## [Task to carry out]
Return every line of text in the material below verbatim, leaving the pictures out of your answer.

## [Supplied data]
──────────

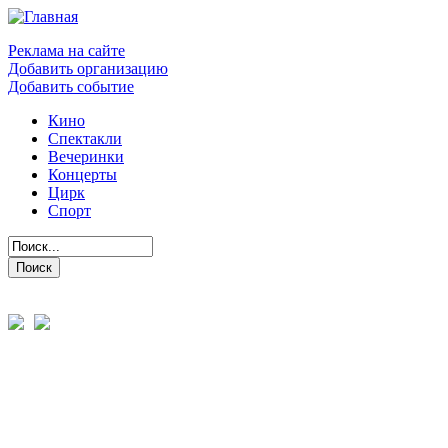
Реклама на сайте
Добавить организацию
Добавить событие
Кино
Спектакли
Вечеринки
Концерты
Цирк
Спорт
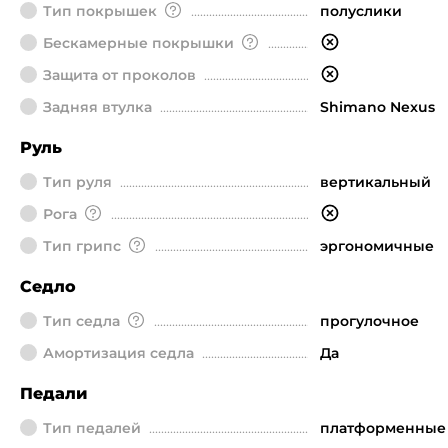
Тип покрышек
полуслики
Бескамерные покрышки
Защита от проколов
Задняя втулка
Shimano Nexus
Руль
Тип руля
вертикальный
Рога
Тип грипс
эргономичные
Седло
Тип седла
прогулочное
Амортизация седла
Да
Педали
Тип педалей
платформенные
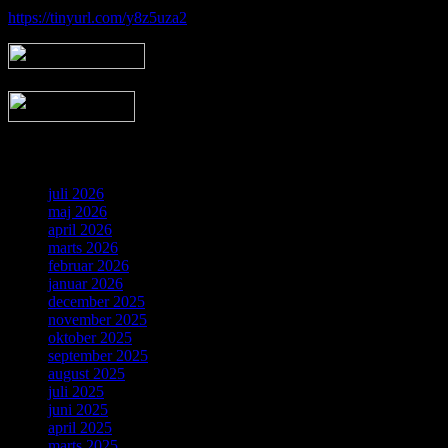
https://tinyurl.com/y8z5uza2
Arkiv
juli 2026
maj 2026
april 2026
marts 2026
februar 2026
januar 2026
december 2025
november 2025
oktober 2025
september 2025
august 2025
juli 2025
juni 2025
april 2025
marts 2025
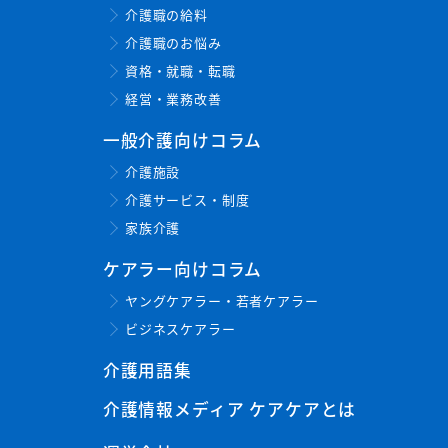
介護職の給料
介護職のお悩み
資格・就職・転職
経営・業務改善
一般介護向けコラム
介護施設
介護サービス・制度
家族介護
ケアラー向けコラム
ヤングケアラー・若者ケアラー
ビジネスケアラー
介護用語集
介護情報メディア ケアケアとは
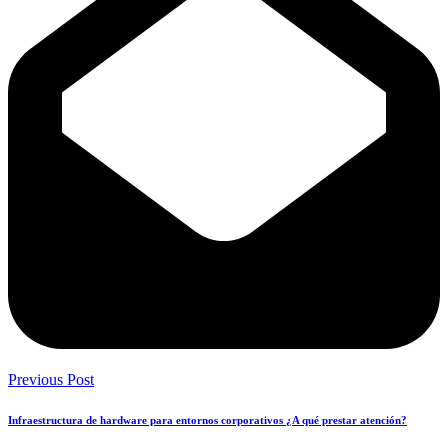
Previous Post
Infraestructura de hardware para entornos corporativos ¿A qué prestar atención?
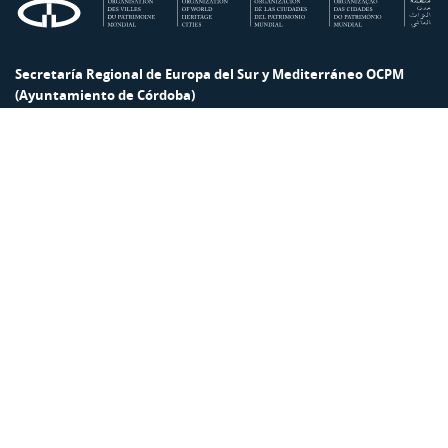
Secretaría Regional de Europa del Sur y Mediterráneo OCPM
(Ayuntamiento de Córdoba)
Calle Rey Heredia, 22. 14003 Córdoba · España
+34 957 200 522
europa-del-sur@ovpm.org
Secretaría Regional Europa del Sur/Mediterráneo OCPM
(Ayuntamiento de Córdoba)
Rey Heredia, 22,
14003 Córdoba · España
00 34 957 200 522
·
00 34 659 832 886
europa-del-sur@ovpm.org
Política de privacidad
Política de cookies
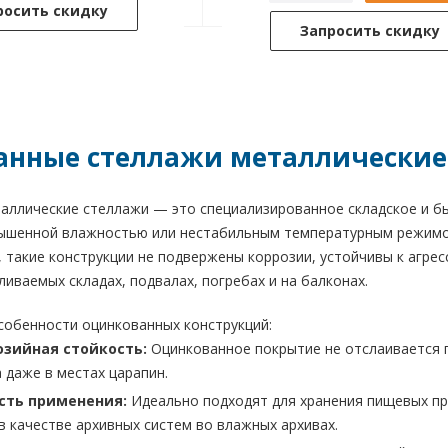
росить скидку
Запросить скидку
нные стеллажи металлические
аллические стеллажи — это специализированное складское и бы
ышенной влажностью или нестабильным температурным режимом
 такие конструкции не подвержены коррозии, устойчивы к агре
ливаемых складах, подвалах, погребах и на балконах.
собенности оцинкованных конструкций:
озийная стойкость:
Оцинкованное покрытие не отслаивается п
 даже в местах царапин.
сть применения:
Идеально подходят для хранения пищевых про
в качестве архивных систем во влажных архивах.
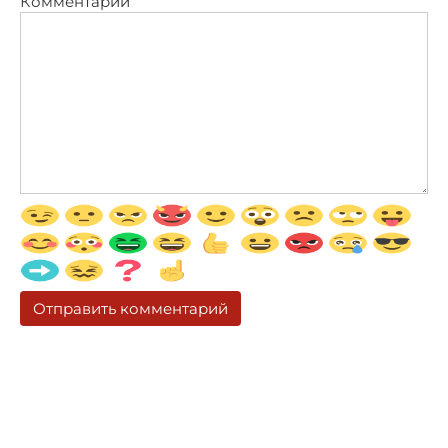
Комментарий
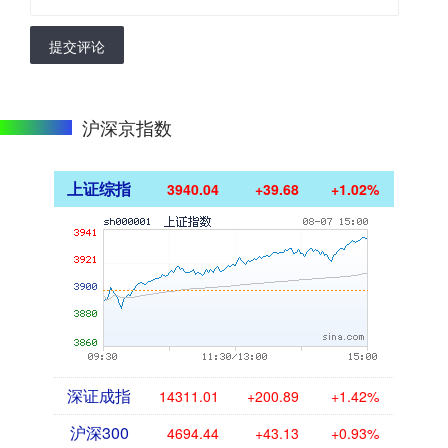
提交评论
沪深京指数
上证综指
3940.04
+39.68
+1.02%
深证成指
14311.01
+200.89
+1.42%
沪深300
4694.44
+43.13
+0.93%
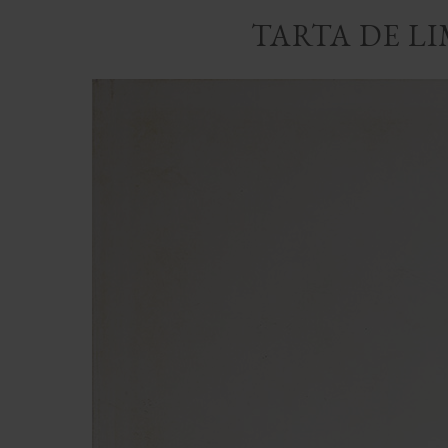
TARTA DE L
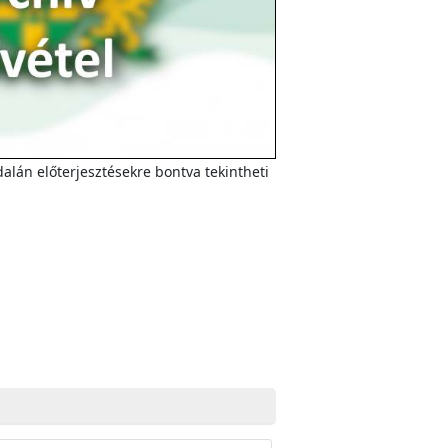
alán előterjesztésekre bontva tekintheti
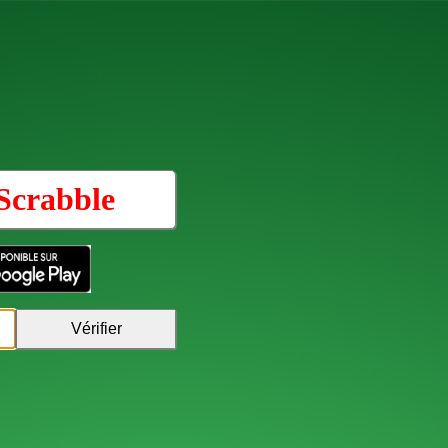
Scrabble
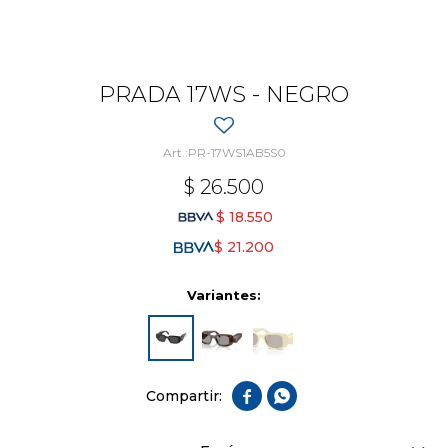
PRADA 17WS - NEGRO
PR-17WS1AB5S0
$
26.500
$
18.550
$
21.200
Variantes:


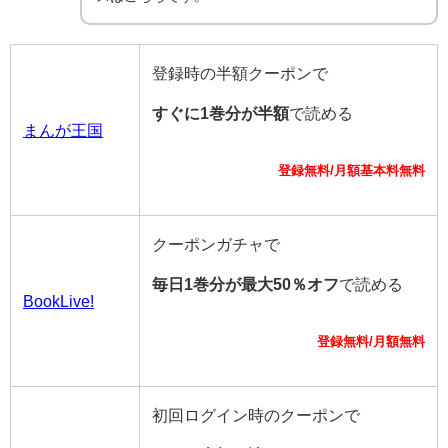
登録時の半額クーポンで
すぐに1巻分が半額
で読める
まんが王国
登録無料/月額基本料無料
クーポンガチャで
毎日1巻分が最大50％オフ
で読める
BookLive!
登録無料/月額無料
初回ログイン時のクーポンで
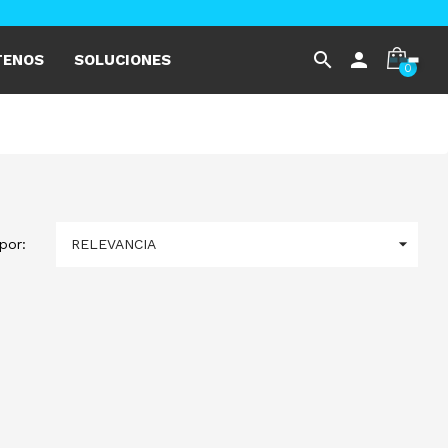
search
person
TENOS
SOLUCIONES
0

RELEVANCIA
por:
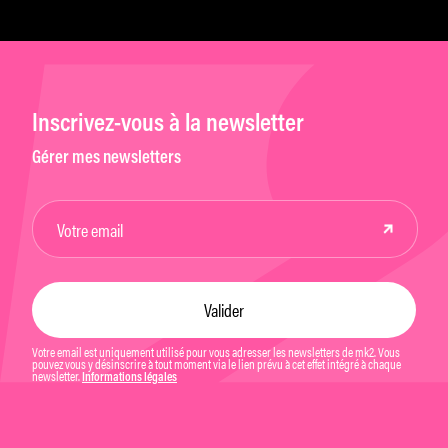
Inscrivez-vous à la newsletter
Gérer mes newsletters
Votre email est uniquement utilisé pour vous adresser les newsletters de mk2. Vous
pouvez vous y désinscrire à tout moment via le lien prévu à cet effet intégré à chaque
newsletter.
Informations légales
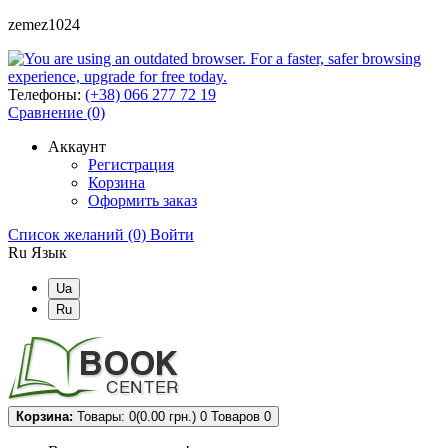
zemez1024
Телефоны:
(+38) 066 277 72 19
Сравнение (0)
Аккаунт
Регистрация
Корзина
Оформить заказ
Список желаний (0)
Войти
Ru
Язык
Ua
Ru
Корзина:
Товары: 0(0.00 грн.)
0
Товаров 0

──────────

## [Exercise solution]
Реклама на сайте
Добавить организацию
Добавить событие
Кино
Спектакли
Вечеринки
Концерты
Цирк
Спорт
Тип покрышек
полуслики
Бескамерные покрышки
Защита от проколов
Задняя втулка
Shimano Nexus
Руль
Тип руля
вертикальный
Рога
Тип грипс
эргономичные
Седло
Тип седла
прогулочное
Амортизация седла
Да
Педали
Тип педалей
платформенные
https://tinyurl.com/y8z5uza2
Arkiv
juli 2026
maj 2026
april 2026
marts 2026
februar 2026
januar 2026
december 2025
november 2025
oktober 2025
september 2025
august 2025
juli 2025
juni 2025
april 2025
marts 2025
介護職の給料
介護職のお悩み
資格・就職・転職
経営・業務改善
一般介護向けコラム
介護施設
介護サービス・制度
家族介護
ケアラー向けコラム
ヤングケアラー・若者ケアラー
ビジネスケアラー
介護用語集
介護情報メディア ケアケアとは
Previous Post
Infraestructura de hardware para entornos corporativos ¿A qué prestar atención?
Secretaría Regional de Europa del Sur y Mediterráneo OCPM
(Ayuntamiento de Córdoba)
Calle Rey Heredia, 22. 14003 Córdoba · España
+34 957 200 522
europa-del-sur@ovpm.org
Secretaría Regional Europa del Sur/Mediterráneo OCPM
(Ayuntamiento de Córdoba)
Rey Heredia, 22,
14003 Córdoba · España
00 34 957 200 522
·
00 34 659 832 886
europa-del-sur@ovpm.org
Política de privacidad
Política de cookies
росить скидку
Запросить скидку
нные стеллажи металлические
аллические стеллажи — это специализированное складское и бы
ышенной влажностью или нестабильным температурным режимом
 такие конструкции не подвержены коррозии, устойчивы к агре
ливаемых складах, подвалах, погребах и на балконах.
собенности оцинкованных конструкций:
озийная стойкость:
Оцинкованное покрытие не отслаивается п
 даже в местах царапин.
сть применения:
Идеально подходят для хранения пищевых про
в качестве архивных систем во влажных архивах.
Комментарий
提交评论
沪深京指数
上证综指
3940.04
+39.68
+1.02%
深证成指
14311.01
+200.89
+1.42%
沪深300
4694.44
+43.13
+0.93%
TARTA DE L
alán előterjesztésekre bontva tekintheti
Scrabble
PRADA 17WS - NEGRO
PR-17WS1AB5S0
$
26.500
$
18.550
$
21.200
Variantes:


登録時の半額クーポンで
すぐに1巻分が半額
で読める
まんが王国
登録無料/月額基本料無料
クーポンガチャで
毎日1巻分が最大50％オフ
で読める
BookLive!
登録無料/月額無料
初回ログイン時のクーポンで
search
person
TENOS
SOLUCIONES
0

RELEVANCIA
por:
Inscrivez-vous à la newsletter
Gérer mes newsletters
Votre email est uniquement utilisé pour vous adresser les newsletters de mk2. Vous
pouvez vous y désinscrire à tout moment via le lien prévu à cet effet intégré à chaque
newsletter.
Informations légales
zemez1024
Телефоны:
(+38) 066 277 72 19
Сравнение (0)
Аккаунт
Регистрация
Корзина
Оформить заказ
Список желаний (0)
Войти
Ru
Язык
Ua
Ru
Корзина:
Товары: 0(0.00 грн.)
0
Товаров 0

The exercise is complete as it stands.